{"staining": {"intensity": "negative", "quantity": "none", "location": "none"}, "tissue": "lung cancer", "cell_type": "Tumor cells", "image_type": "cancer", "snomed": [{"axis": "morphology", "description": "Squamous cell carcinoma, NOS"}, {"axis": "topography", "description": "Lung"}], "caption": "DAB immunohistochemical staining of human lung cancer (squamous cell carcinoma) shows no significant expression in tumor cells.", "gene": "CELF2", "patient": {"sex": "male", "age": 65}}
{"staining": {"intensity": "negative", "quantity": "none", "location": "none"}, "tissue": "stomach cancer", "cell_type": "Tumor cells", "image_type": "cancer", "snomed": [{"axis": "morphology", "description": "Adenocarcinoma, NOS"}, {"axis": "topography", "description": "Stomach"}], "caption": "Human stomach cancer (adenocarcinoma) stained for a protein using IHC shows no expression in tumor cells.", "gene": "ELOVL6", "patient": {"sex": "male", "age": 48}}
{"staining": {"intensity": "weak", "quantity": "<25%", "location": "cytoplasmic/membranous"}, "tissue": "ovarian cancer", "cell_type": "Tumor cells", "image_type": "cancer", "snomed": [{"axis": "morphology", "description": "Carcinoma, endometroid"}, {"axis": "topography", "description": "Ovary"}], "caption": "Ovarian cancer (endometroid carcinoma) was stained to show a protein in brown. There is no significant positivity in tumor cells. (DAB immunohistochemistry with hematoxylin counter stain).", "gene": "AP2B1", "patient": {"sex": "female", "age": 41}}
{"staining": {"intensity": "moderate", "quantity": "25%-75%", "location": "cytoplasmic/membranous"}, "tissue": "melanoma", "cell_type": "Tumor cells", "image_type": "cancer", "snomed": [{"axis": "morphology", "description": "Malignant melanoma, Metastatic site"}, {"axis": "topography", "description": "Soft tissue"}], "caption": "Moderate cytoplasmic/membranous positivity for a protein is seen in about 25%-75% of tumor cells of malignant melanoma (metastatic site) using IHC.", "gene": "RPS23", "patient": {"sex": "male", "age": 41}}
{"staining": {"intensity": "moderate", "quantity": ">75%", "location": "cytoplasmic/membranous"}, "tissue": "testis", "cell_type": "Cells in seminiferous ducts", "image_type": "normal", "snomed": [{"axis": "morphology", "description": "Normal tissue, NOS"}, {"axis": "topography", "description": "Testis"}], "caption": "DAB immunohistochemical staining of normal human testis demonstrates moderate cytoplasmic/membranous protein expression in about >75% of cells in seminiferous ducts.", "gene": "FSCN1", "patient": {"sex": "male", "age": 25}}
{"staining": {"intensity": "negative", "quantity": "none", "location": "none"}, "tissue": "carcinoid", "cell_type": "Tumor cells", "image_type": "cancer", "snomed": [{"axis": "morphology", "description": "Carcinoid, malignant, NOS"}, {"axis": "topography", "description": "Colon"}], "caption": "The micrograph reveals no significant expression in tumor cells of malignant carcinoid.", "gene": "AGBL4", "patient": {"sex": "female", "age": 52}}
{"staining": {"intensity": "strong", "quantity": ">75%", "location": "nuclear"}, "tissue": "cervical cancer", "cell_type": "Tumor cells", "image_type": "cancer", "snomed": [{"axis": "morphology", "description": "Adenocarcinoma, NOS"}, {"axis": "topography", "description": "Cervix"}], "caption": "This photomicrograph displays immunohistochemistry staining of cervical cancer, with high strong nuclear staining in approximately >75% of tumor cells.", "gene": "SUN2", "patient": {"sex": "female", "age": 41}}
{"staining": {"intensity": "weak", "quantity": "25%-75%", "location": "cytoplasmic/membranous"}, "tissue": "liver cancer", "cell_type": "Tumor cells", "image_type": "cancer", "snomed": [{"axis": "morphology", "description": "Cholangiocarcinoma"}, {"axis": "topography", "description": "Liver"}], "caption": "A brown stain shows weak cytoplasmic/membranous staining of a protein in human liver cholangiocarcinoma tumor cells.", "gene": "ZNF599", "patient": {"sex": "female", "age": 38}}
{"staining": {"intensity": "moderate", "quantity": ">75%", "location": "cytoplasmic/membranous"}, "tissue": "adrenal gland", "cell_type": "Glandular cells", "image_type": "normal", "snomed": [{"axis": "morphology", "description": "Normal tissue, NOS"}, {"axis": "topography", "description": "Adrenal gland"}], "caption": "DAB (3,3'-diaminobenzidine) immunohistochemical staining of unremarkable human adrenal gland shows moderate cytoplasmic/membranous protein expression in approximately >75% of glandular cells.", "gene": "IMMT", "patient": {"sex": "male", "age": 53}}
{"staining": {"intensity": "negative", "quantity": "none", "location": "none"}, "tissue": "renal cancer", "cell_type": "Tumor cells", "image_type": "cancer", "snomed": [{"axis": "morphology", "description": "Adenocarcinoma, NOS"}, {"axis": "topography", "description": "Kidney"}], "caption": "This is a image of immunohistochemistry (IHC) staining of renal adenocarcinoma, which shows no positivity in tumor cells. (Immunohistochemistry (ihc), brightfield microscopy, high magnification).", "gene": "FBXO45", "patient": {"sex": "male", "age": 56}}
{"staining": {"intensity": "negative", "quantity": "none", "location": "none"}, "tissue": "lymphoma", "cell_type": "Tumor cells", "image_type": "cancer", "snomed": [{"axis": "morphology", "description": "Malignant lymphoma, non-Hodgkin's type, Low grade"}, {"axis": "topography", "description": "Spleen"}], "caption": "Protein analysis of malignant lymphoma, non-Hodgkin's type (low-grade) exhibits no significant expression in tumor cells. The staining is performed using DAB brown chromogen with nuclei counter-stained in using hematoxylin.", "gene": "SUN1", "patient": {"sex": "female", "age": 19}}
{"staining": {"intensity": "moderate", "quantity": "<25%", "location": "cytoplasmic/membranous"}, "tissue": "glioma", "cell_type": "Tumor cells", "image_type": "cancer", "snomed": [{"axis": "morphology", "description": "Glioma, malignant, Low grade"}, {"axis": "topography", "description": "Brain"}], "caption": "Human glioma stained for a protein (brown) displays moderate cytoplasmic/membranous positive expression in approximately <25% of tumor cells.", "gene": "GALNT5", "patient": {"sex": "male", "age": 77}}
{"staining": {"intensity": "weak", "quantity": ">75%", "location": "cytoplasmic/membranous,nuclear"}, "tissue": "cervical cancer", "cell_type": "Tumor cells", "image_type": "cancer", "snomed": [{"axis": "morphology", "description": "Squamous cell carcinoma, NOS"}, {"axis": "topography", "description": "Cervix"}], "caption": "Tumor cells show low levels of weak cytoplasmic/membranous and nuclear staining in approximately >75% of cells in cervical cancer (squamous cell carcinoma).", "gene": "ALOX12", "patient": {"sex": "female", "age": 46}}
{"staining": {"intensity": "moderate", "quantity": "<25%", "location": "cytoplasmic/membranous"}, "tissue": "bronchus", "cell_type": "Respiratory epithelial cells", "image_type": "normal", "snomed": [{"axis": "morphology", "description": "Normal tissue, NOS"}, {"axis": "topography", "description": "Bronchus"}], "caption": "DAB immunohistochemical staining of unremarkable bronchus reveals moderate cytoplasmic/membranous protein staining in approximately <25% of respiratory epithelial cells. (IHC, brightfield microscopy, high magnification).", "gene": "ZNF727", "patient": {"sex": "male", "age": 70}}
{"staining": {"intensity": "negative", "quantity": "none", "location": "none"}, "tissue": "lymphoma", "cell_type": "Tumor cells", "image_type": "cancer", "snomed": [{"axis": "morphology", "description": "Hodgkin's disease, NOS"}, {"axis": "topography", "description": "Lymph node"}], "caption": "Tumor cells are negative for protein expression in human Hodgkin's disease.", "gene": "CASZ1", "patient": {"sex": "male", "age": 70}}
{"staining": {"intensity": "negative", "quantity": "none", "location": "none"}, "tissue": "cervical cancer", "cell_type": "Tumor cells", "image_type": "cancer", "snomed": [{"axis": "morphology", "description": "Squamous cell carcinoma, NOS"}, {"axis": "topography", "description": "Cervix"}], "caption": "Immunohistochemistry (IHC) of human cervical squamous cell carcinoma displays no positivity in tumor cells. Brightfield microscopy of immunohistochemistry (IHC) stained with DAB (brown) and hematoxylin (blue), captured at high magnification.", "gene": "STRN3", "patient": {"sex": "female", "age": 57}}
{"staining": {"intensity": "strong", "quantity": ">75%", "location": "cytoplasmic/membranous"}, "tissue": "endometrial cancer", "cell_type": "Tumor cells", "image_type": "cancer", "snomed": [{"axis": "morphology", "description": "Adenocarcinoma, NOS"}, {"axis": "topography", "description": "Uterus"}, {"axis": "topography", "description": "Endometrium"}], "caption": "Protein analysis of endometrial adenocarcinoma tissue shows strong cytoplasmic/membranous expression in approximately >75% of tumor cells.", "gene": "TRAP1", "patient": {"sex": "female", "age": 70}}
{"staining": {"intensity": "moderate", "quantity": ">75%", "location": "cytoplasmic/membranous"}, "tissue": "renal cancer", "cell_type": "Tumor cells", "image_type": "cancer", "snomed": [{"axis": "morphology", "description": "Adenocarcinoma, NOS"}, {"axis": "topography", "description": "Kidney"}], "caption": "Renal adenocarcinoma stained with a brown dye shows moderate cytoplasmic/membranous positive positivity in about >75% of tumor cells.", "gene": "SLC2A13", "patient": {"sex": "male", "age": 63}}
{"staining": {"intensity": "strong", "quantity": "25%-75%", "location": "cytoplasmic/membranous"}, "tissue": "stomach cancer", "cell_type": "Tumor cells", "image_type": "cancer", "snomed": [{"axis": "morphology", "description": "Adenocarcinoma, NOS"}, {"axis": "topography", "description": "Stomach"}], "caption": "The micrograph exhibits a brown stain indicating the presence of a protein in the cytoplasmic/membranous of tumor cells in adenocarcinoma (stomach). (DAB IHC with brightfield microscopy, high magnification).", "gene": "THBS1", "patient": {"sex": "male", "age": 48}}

..............................

◆ PROBLEM TO WORK ON
Out of the listing above, reproduce exactly the lines from the one with "of unremarkable bronchus" up to and including the one with "(IHC) of human".

◆ WRITTEN ANSWER
{"staining": {"intensity": "moderate", "quantity": "<25%", "location": "cytoplasmic/membranous"}, "tissue": "bronchus", "cell_type": "Respiratory epithelial cells", "image_type": "normal", "snomed": [{"axis": "morphology", "description": "Normal tissue, NOS"}, {"axis": "topography", "description": "Bronchus"}], "caption": "DAB immunohistochemical staining of unremarkable bronchus reveals moderate cytoplasmic/membranous protein staining in approximately <25% of respiratory epithelial cells. (IHC, brightfield microscopy, high magnification).", "gene": "ZNF727", "patient": {"sex": "male", "age": 70}}
{"staining": {"intensity": "negative", "quantity": "none", "location": "none"}, "tissue": "lymphoma", "cell_type": "Tumor cells", "image_type": "cancer", "snomed": [{"axis": "morphology", "description": "Hodgkin's disease, NOS"}, {"axis": "topography", "description": "Lymph node"}], "caption": "Tumor cells are negative for protein expression in human Hodgkin's disease.", "gene": "CASZ1", "patient": {"sex": "male", "age": 70}}
{"staining": {"intensity": "negative", "quantity": "none", "location": "none"}, "tissue": "cervical cancer", "cell_type": "Tumor cells", "image_type": "cancer", "snomed": [{"axis": "morphology", "description": "Squamous cell carcinoma, NOS"}, {"axis": "topography", "description": "Cervix"}], "caption": "Immunohistochemistry (IHC) of human cervical squamous cell carcinoma displays no positivity in tumor cells. Brightfield microscopy of immunohistochemistry (IHC) stained with DAB (brown) and hematoxylin (blue), captured at high magnification.", "gene": "STRN3", "patient": {"sex": "female", "age": 57}}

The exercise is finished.